Jeff Dunn ’12, lecturer in the Department of Music Performance, said Reynolds — who was referred to as Doc by his students and colleagues — had previously spent a decade teaching in public schools in Texas, freelancing with ensembles, playing in orchestras and teaching at Nazareth College in Rochester, New York; SUNY Geneseo in Geneseo, New York and the University of North Carolina Greensboro in Greensboro, North Carolina.
“Doc is responsible for the culture of the trombone studio at Ithaca College, where he fostered an environment of dedication to improving oneself, and initiating traditions,” Dunn said via email. “Some of this was for the benefit of our little community, like annual trombone studio celebrations, but also the traditions of high standards in performance and musical endeavors with the Trombone Troupe. He was a constant source of experience, motivations, and inspiration to me.”
Dunn said Reynolds always supported students’ interests and his philosophy was to let students be themselves.

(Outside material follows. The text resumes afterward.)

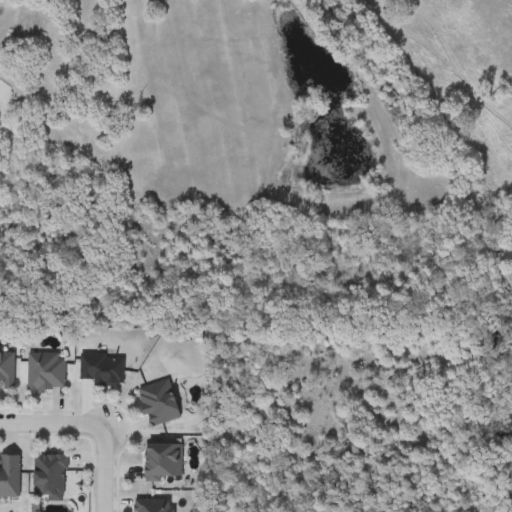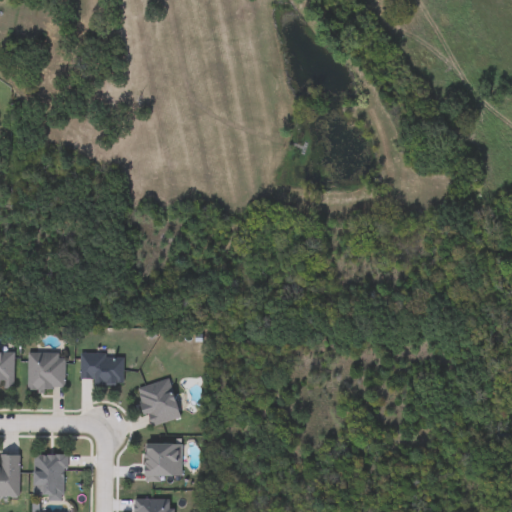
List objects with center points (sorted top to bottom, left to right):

“The diversity of alumni from the IC trombone studio include successful public school teachers, college professors, successful freelancers and professional trombonists in orchestras; military bands, jazz players and popular music performers,” Dunn said via email. “Doc supported us as people first, not just trombonists.”
Tim Smith ’03, lecturer in the Department of Music Performance, echoed the sentiment, noting that Reynolds met students wherever they were on their journey with playing trombone.

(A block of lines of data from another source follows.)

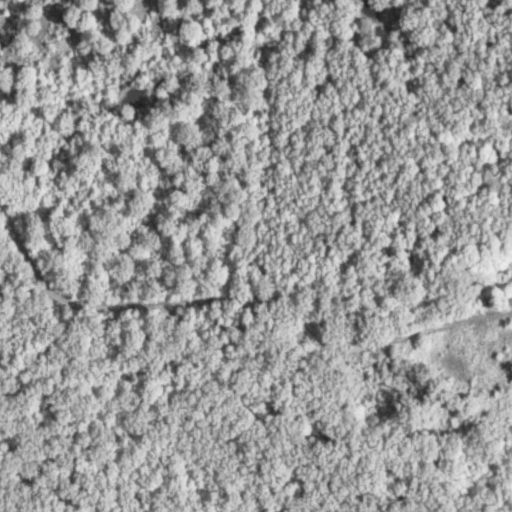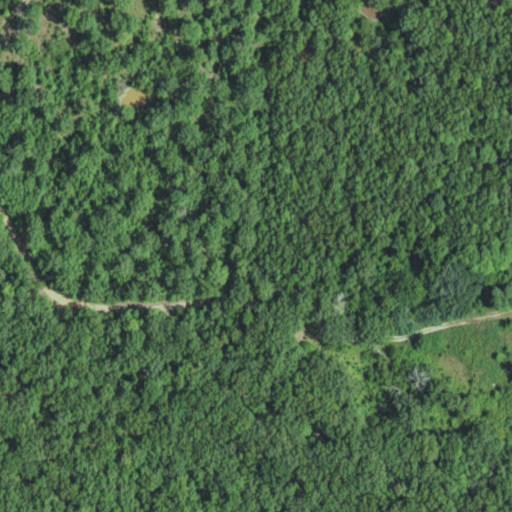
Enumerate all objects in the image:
road: (94, 7)
road: (1, 32)
road: (233, 302)
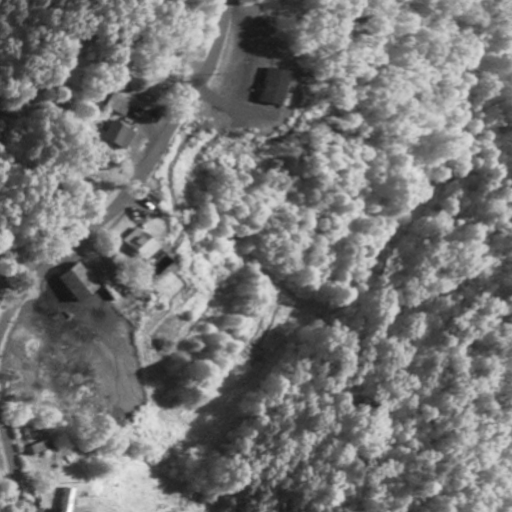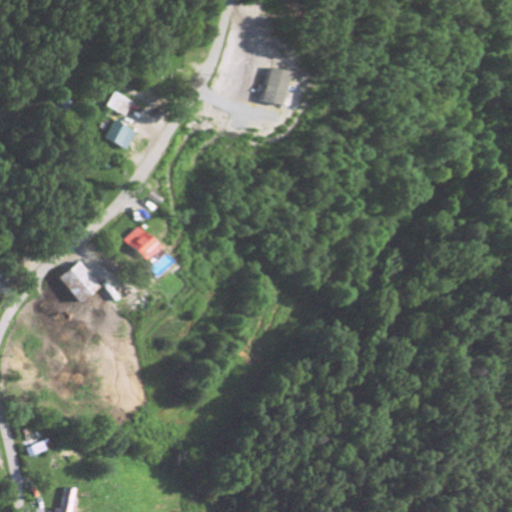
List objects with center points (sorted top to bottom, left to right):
park: (151, 63)
building: (270, 88)
building: (118, 105)
building: (118, 136)
road: (73, 245)
building: (135, 246)
building: (75, 284)
building: (31, 452)
building: (64, 502)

“Regardless of their ability, or their musical interests, or their intentions, you know, what role the trombone was going to have in their career moving forward, whether they were going to be an educator, or a performer or just kind of always have it in the background of their life lives,” Smith said. “He met students where they were and matched their interests. … I think I always knew that as a student, but I really didn’t understand it and digest it, so to speak, until I was a professional teacher and performer myself. And I think that’s something that’s very special.”

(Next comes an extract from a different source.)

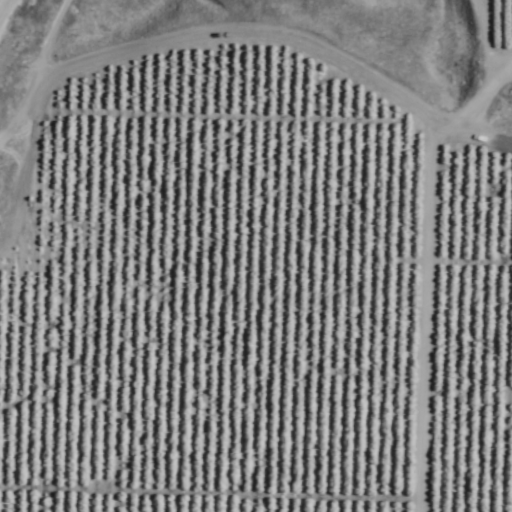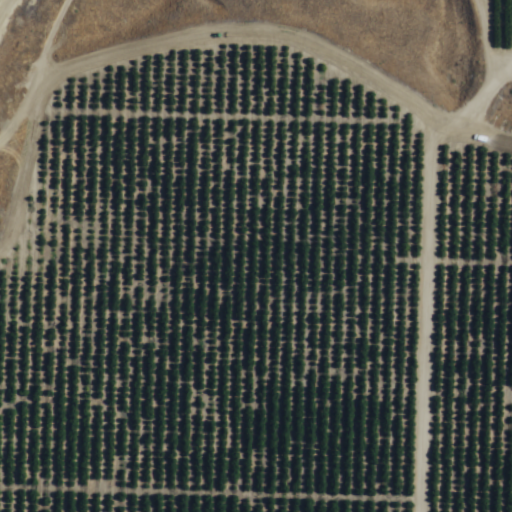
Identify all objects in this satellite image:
road: (265, 251)
crop: (256, 256)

Smith said he — like many other alumni — remained connected to Reynolds long after graduating from the college.
“He went to a lot of student weddings, played in several of them himself as kind of a guest musician,” Smith said. “He was always available for a phone call, even after graduation.”
Junior Aidan Bradley said he has played in the Trombone Troupe for all three years he has been at the college and is now the president of the troupe. Bradley said Reynolds created a welcoming and safe environment for students.
“Since his passing it’s been nice to see just how far his teaching has spread,” Bradley said. “Just all of the students he’s taught, whether that be at Ithaca College or his various other positions he held before. He definitely had a very personal way of teaching, which is why his passing was definitely hard for a lot of the trombone studio. You know, he cared more about you as a person even more than he did about you as a player.”
Smith said the Trombone Troupe had commissioned a new piece in Spring 2021 in honor of Reynolds’ retirement that was slated to premiere in November 2021. He said the piece was delivered to the troupe a week before Reynolds passed away.
“I’m heartbroken, you know, not only for his passing, but that he can’t join in the celebration of his career with us,” Smith said. “And here, this very special piece that was written expressly to the strengths of his musical interests and his diverse background in jazz and commercial and orchestra. But we’re going to go ahead and be premiering that at some point this year.”
Senior Kurt Eide said he was drawn to Reynolds’ musical skill and versatile trombone playing. Eide, who is also a member of the troupe, said Reynolds helped to put the college’s trombone studio on the map.
“It’s sort of a manifestation of the studio culture we have — everyone in the studio is in troupe,” Eide said. “With Trombone Troupe, not only does every major do it, but non-majors are more than welcome to come audition and a lot of them play with us and even have officer roles. Which I thought was another great thing is that if you wanted to make music, Doc was there ready to make music for you. And he made sure that the trombone troupe followed in that example.”